Stated task: Can you give the rows below again with every "Transcribe" replaced by "Write out", leaving everything else unchanged and the pictures out?

'''

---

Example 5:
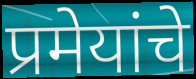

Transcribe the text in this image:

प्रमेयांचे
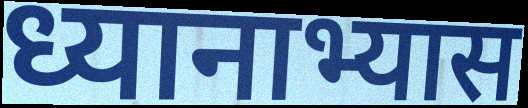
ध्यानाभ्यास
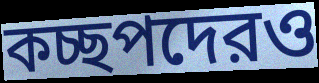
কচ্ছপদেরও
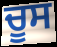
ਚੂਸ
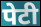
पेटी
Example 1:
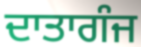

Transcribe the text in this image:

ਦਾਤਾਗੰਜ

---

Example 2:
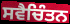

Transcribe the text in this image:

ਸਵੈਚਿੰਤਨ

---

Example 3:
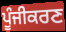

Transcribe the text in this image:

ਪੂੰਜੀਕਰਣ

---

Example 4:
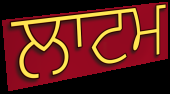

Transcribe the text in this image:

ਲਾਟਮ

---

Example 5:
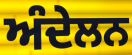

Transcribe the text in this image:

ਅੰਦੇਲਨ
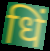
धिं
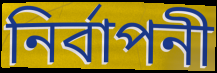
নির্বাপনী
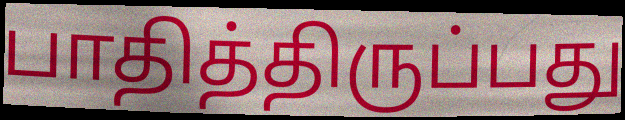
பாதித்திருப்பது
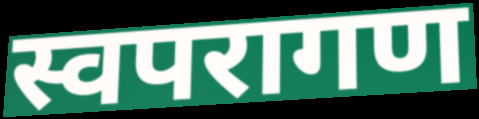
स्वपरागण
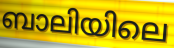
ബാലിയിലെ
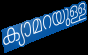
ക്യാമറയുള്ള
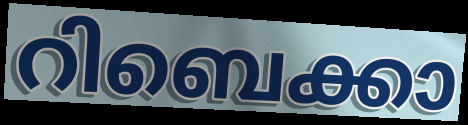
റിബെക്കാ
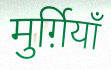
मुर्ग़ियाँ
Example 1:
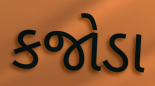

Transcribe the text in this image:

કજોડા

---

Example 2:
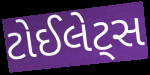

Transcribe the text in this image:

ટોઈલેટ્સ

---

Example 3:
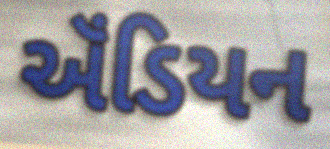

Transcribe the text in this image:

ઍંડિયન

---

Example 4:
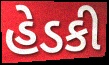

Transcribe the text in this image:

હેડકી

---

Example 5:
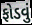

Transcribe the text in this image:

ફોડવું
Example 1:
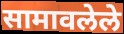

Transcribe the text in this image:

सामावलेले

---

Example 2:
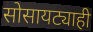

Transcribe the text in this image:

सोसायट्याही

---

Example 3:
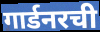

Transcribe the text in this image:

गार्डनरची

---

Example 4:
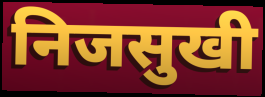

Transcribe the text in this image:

'''

Exercise solution:
---

Example 5:

Write out the text in this image:

प्रमेयांचे
ध्यानाभ्यास
কচ্ছপদেরও
ਚੂਸ
पेटी
Example 1:

Write out the text in this image:

ਦਾਤਾਗੰਜ

---

Example 2:

Write out the text in this image:

ਸਵੈਚਿੰਤਨ

---

Example 3:

Write out the text in this image:

ਪੂੰਜੀਕਰਣ

---

Example 4:

Write out the text in this image:

ਲਾਟਮ

---

Example 5:

Write out the text in this image:

ਅੰਦੇਲਨ
धिं
নির্বাপনী
பாதித்திருப்பது
स्वपरागण
ബാലിയിലെ
ക്യാമറയുള്ള
റിബെക്കാ
मुर्ग़ियाँ
Example 1:

Write out the text in this image:

કજોડા

---

Example 2:

Write out the text in this image:

ટોઈલેટ્સ

---

Example 3:

Write out the text in this image:

ઍંડિયન

---

Example 4:

Write out the text in this image:

હેડકી

---

Example 5:

Write out the text in this image:

ફોડવું
Example 1:

Write out the text in this image:

सामावलेले

---

Example 2:

Write out the text in this image:

सोसायट्याही

---

Example 3:

Write out the text in this image:

गार्डनरची

---

Example 4:

Write out the text in this image:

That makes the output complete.